The coder wrote a bubble sort to sort one deck and then applied it to
each deck. The computer scientist made 52 piles putting each card in
its pile and then made the 1000 decks.
If you are lucky you might see an easy combination of steps or be able to
drastically improve a few steps. If you are unlucky you may have to look
at the whole algorithm and and try a completely different approach to
the problem. If you really are unlucky there may be little to improve.
The good news is that the speed of the hardware is rising rapidly.
If you still want help you might outline what your program does for SAS-L
and hope that someone might say, "Oh, usually it is better to do ..."
Ian Whitlock
===============
Date: Wed, 21 Jul 2010 07:05:30 -0400
From: Andy Arnold <awasas@COX.NET>
Subject: In search of a more efficient program
Background:
I've inherited a large, complex SAS program. Most files are quite small;
however, some are extremely large and have become a problem.
The files in question have 12-24 fields that are mostly numeric with a few
short (1-4character) fields.
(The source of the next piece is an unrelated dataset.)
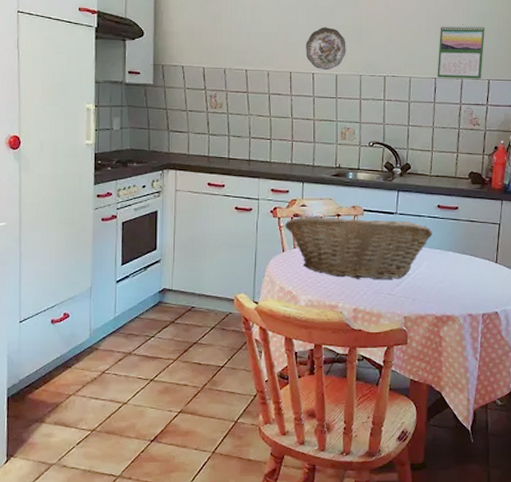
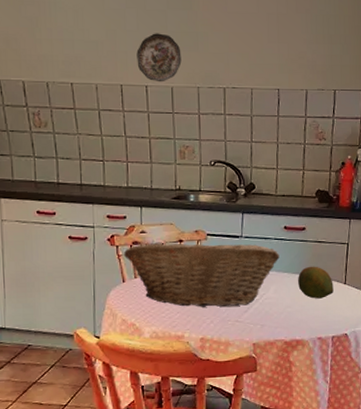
calendar: present [437,24,485,79] -> none [280,29,330,89]
fruit: none [450,244,485,276] -> present [298,266,334,299]

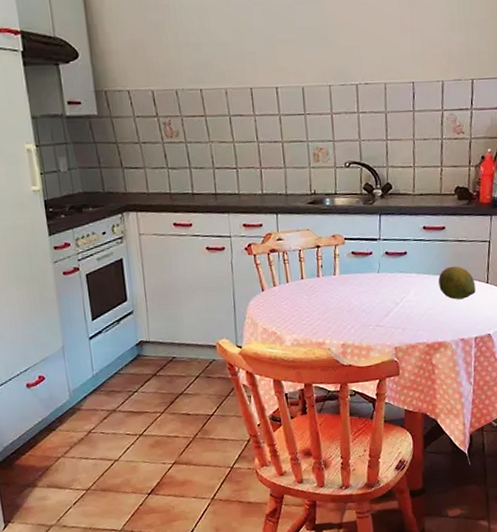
fruit basket: present [123,239,280,307] -> none [261,244,419,313]
decorative plate: present [136,33,182,83] -> none [265,30,312,83]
The files that are killing me have 20M records
and one has 160M records.
The files don't use SAS compression because the records are too short to
make compression cost & time effective.
Problem 1:
What are the trade-offs if I force numeric length to 4 or 2? Does SAS
always use a NUM 8 format internally? If I force short numeric field
lengths, will SAS have to convert them up to length=8 and back down again in
order to use the data?
Problem 2:
What are the trade-offs if I use an index instead of a sort? The problem
sort takes an hour, uses a single numeric key with about 10 distinct values,
sorts 20M records that are about 100 bytes long. I've been successful with
indexing before; in that situation, I needed to sort the file in 15
different sequences.
Thanks for your input and advice.
--Andy